How to Run Your Own AI Models: Getting Started with LM Studio

In my last post, we talked about why you might want to build your own AI sandbox. Now let’s actually build one.

This isn’t difficult, but it does require downloading a few gigabytes of data and waiting for the installation to complete. Grab a coffee, and let’s get started.

What You Need Before You Start

Hardware Check:

Minimum: 8GB RAM, any modern processor (last 5 years)
Comfortable: 16GB RAM, dedicated GPU (optional but helpful)
Ideal: 32GB+ RAM, NVIDIA GPU with 8GB+ VRAM
Storage: 10-50GB free space (models vary in size)

Simple test: Can your computer handle video editing or modern gaming? Then it can probably run AI models.

What this means in practice:

8GB RAM = smaller models (3B parameters), slower responses
16GB RAM = medium models (7-13B parameters), decent speed
32GB+ RAM = larger models (30B+ parameters), faster responses

Step 1: Installing LM Studio

Why LM Studio? Right now, it’s the easiest way to get started. Think of it as iTunes for AI models. It handles all the technical complexity behind a clean interface.

The Download:

Go to lmstudio.ai
Download for your operating system (Windows/Mac/Linux)
Install like any other application
Launch it, you’ll see a clean, modern interface

First impressions tour:

Left sidebar: Your downloaded models
Center: The chat interface (looks familiar, right?)
Top: Search and download new models
Bottom: Settings and system resources

Step 2: Downloading Your First Model

The paradox of choice: There are thousands of models available. For your first time, I’ll keep it simple.

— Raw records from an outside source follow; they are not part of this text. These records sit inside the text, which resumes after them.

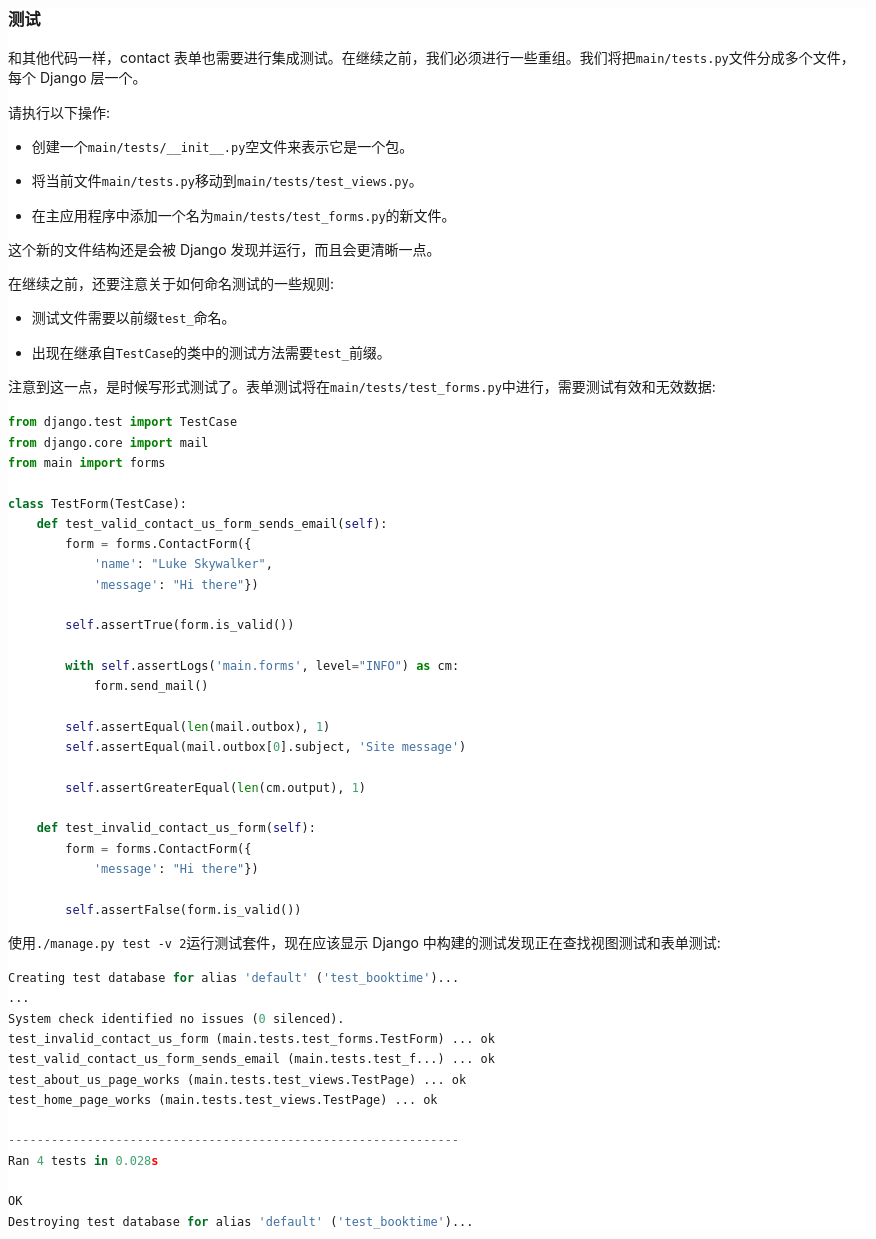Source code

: ### 测试

和其他代码一样，contact 表单也需要进行集成测试。在继续之前，我们必须进行一些重组。我们将把`main/tests.py`文件分成多个文件，每个 Django 层一个。

请执行以下操作:

*   创建一个`main/tests/__init__.py`空文件来表示它是一个包。

*   将当前文件`main/tests.py`移动到`main/tests/test_views.py`。

*   在主应用程序中添加一个名为`main/tests/test_forms.py`的新文件。

这个新的文件结构还是会被 Django 发现并运行，而且会更清晰一点。

在继续之前，还要注意关于如何命名测试的一些规则:

*   测试文件需要以前缀`test_`命名。

*   出现在继承自`TestCase`的类中的测试方法需要`test_`前缀。

注意到这一点，是时候写形式测试了。表单测试将在`main/tests/test_forms.py`中进行，需要测试有效和无效数据:

```py
from django.test import TestCase
from django.core import mail
from main import forms

class TestForm(TestCase):
    def test_valid_contact_us_form_sends_email(self):
        form = forms.ContactForm({
            'name': "Luke Skywalker",
            'message': "Hi there"})

        self.assertTrue(form.is_valid())

        with self.assertLogs('main.forms', level="INFO") as cm:
            form.send_mail()

        self.assertEqual(len(mail.outbox), 1)
        self.assertEqual(mail.outbox[0].subject, 'Site message')

        self.assertGreaterEqual(len(cm.output), 1)

    def test_invalid_contact_us_form(self):
        form = forms.ContactForm({
            'message': "Hi there"})

        self.assertFalse(form.is_valid())

```

使用`./manage.py test -v 2`运行测试套件，现在应该显示 Django 中构建的测试发现正在查找视图测试和表单测试:

```py
Creating test database for alias 'default' ('test_booktime')...
...
System check identified no issues (0 silenced).
test_invalid_contact_us_form (main.tests.test_forms.TestForm) ... ok
test_valid_contact_us_form_sends_email (main.tests.test_f...) ... ok
test_about_us_page_works (main.tests.test_views.TestPage) ... ok
test_home_page_works (main.tests.test_views.TestPage) ... ok

---------------------------------------------------------------
Ran 4 tests in 0.028s

OK
Destroying test database for alias 'default' ('test_booktime')...

```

Recommended starter model: Llama 3.2 3B Instruct (or current equivalent)

Why this one?

Small enough to run on most computers (3-4GB download)
Fast responses
Good at following instructions
Won’t max out your system

How to download:

Click the search/download icon (top of LM Studio)
Type “Llama 3.2 3B”
Look for “Instruct” in the name
Find one that says “GGUF” format (this is optimized for local running)
Click download
Wait 5-15 minutes, depending on your connection

While you wait: Brief explanation of what’s downloading: You’re downloading billions of mathematical parameters, compressed into a single file. This is the entire ‘brain’ of the AI, trained on massive amounts of text.

Step 3: Loading and Chatting

Loading your model

When you download a model and “load” it, you’re running or using the model. Think of it like downloading a movie and pressing play, or downloading a program and launching it.

Once downloaded, it appears in your left sidebar
Click it
Click “Load Model” at the top
Watch the loading bar (your computer is reading the model into memory)
When it says “Model loaded,” you’re ready

Your first conversation

Start simple:

“Hello, who are you?”
“What can you help me with?”
“Write a haiku about sandboxes.”

What to notice

Response speed (slower than ChatGPT at first)
Your computer’s fan noise (it’s working!)
Be sure to plug in your computer and watch the battery usage.
No internet required (you can turn off WiFi and it still works)

Understanding What You’re Seeing

The response generation. Watch the text appear word by word. Each word is the result of billions of calculations happening on your machine, right now.

The resource monitor. Be sure to pay attention to LM Studio’s built-in resource display. It will show the following:

RAM usage
GPU usage (if applicable)
Response speed (tokens per second)

What “tokens per second” means: Quick explainer: Roughly 1 token = ¾ of a word. 20 tokens/second = pretty fast. 5 tokens/second = slow but functional.

Common Issues and Quick Fixes

” It’s too slow.”

Try a smaller model (look for 1B or 2B parameter models)
Close other applications
Check if you accidentally downloaded a huge model
You can download and test various models to determine which one works best for your purposes.

” It won’t load.”

Check available RAM
Try restarting LM Studio
Ensure you have enough disk space

” The answers are weird.”

This is normal! Smaller models are less capable than ChatGPT
Try being more specific in your prompts
Remember: this is a 3 billion parameter model vs. ChatGPT’s 100+ billion

” My computer sounds like a jet engine.”

This is expected during model loading and first responses
It should quiet down after the initial processing
You can adjust settings to reduce CPU/GPU usage

What You Just Did

Congratulations, you just downloaded an entire AI model. You hosted it on your own computer. You used this to hold a conversation that never left your machine. Learned what AI actually costs in terms of computing resources

The difference: Every conversation with ChatGPT travels through the internet to OpenAI’s servers. Every conversation you just had stayed within your computer. Your sandbox. Your rules.

Next Steps

Try these experiments:

Turn off your internet and keep chatting (it still works!)
Ask it to write different things (code, poems, explanations)
Notice which tasks it handles well vs. poorly
Check your system resources during different tasks

In the next post: Now that you have a working local AI, let’s talk about choosing better models, measuring actual electricity costs, optimizing performance, and deciding when to use local AI vs. cloud services.

Your personal AI sandbox is now open for business. What will you build first?